Аннабел боялась, что если не докажет свою полезность, Бланш выкинет ее на улицу, как уже угрожала вскоре после замужества. Какая новобрачная захочет, чтобы под ногами путалась неуклюжая осиротевшая сестра мужа? Зачем платить за ее содержание в пансион, когда она сможет отработать хлеб и крышу над головой и сэкономить деньги семьи, заменив прислугу?
Аннабел боялась, что ее колонка запоздает, или окажется недостаточно хорошей, и что Найтли решит найти автора получше. Она трудилась над написанием очередной колонки так, словно надежды и мечты зависели от каждого слова, которое должно быть идеально подобрано.

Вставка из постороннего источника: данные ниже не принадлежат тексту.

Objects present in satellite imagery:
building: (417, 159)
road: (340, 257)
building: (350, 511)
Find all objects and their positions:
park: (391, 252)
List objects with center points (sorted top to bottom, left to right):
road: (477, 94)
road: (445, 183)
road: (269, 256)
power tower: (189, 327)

Она боялась обременить остальных Пишущих Девиц своими страхами: а вдруг они найдут ее скучной и безнадежно унылой и бросят ради более интересных и высокопоставленных подруг.
Позволить Найтли увидеть эти страхи… и заманчиво и боязно. Прежде она могла списать любую его ошибку на простую беспечность или безразличие. Но теперь, когда он уже много узнал о ней, она открыта для боли, обид и совершенно беззащитна.

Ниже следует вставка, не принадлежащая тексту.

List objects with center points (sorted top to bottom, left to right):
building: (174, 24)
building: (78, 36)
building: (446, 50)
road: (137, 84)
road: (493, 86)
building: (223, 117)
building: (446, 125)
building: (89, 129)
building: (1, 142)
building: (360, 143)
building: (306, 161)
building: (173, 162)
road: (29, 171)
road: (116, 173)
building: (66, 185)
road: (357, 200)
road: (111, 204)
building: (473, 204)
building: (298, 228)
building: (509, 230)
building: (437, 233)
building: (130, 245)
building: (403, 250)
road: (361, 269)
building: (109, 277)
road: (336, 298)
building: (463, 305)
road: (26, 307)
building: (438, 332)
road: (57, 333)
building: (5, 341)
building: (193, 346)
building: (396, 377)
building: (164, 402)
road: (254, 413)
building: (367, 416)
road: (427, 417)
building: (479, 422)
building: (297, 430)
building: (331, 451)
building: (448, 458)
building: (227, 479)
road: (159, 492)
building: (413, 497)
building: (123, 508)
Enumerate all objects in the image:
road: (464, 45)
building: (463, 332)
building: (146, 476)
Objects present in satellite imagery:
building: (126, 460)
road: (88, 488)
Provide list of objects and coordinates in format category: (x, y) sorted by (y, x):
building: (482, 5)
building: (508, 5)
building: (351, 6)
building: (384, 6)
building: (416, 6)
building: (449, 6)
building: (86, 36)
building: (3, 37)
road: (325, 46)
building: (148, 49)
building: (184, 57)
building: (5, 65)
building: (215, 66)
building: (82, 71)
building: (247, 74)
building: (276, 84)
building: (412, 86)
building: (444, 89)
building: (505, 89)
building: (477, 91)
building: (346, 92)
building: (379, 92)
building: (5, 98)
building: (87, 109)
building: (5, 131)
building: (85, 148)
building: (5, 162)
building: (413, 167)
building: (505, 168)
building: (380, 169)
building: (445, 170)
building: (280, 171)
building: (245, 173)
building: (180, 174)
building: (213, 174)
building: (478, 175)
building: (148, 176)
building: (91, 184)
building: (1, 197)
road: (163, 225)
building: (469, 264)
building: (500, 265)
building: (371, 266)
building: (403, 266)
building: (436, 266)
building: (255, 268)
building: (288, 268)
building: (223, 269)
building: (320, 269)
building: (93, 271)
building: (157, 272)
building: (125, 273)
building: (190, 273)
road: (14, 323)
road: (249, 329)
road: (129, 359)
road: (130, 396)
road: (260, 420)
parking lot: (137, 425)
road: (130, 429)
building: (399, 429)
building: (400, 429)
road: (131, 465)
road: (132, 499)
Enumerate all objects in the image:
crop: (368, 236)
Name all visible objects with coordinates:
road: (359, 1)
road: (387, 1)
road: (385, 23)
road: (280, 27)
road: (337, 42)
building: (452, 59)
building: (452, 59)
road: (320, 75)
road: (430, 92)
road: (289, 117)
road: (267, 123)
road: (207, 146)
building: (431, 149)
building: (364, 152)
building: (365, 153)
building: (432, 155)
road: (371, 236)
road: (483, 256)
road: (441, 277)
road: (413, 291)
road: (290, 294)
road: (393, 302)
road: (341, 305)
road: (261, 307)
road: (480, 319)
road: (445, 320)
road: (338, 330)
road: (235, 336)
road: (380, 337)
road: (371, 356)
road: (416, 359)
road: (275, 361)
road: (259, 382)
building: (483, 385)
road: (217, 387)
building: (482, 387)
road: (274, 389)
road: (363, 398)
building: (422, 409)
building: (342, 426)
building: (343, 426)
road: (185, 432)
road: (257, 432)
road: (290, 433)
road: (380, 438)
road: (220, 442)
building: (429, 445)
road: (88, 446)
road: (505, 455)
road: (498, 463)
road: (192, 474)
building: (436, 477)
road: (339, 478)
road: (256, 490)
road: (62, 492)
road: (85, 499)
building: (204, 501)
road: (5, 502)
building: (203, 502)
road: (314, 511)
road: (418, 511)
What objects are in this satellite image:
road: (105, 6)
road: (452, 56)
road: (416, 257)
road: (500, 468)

— Терпеть не могу беспокоить людей, — тихо призналась Аннабел, поняв, что по-прежнему чувствует себя скованно рядом с Найтли.
— Но как же вы чего-то добиваетесь? — недоуменно спросил он.
Вопрос был прямым. Ответ тоже.
— Я и не добиваюсь. Стараюсь пройти сторонкой, — вздохнула она.
— Так жить невозможно, Аннабел, — протянул Найтли таким тоном, что ее, всегда застенчивую и осторожную, потянуло забыть об осмотрительности и начать строить свою жизнь заново. Вместо того, чтобы прятать голову в песок, и надеяться, что дни пройдут без всяких событий.
— Но я совершенствуюсь! — торжественно объявила Аннабел, с облегчением понимая, что сказала правду. Однако она действительно прилагала постоянные усилия, чтобы расстаться со Старой Аннабел и превратиться в Новую. Даже сейчас, совершив самый драматичный, самый смелый поступок в своей жизни: упав в его объятия в притворном обмороке, она поспешила ретироваться в более безопасные, спокойные воды.
— Вы совершенствуетесь, — согласился Найтли, — благодаря вашей колонке.
Он заметил! Снова!
— Видите ли, весь Лондон наставляет меня в искусстве не быть унылой и не бояться стать обузой, — усмехнулась она. Сидевший напротив Найтли улыбнулся.
И, кажется, хотел сказать что-то, но промолчал. Ей отчаянно хотелось узнать, что он скрывает.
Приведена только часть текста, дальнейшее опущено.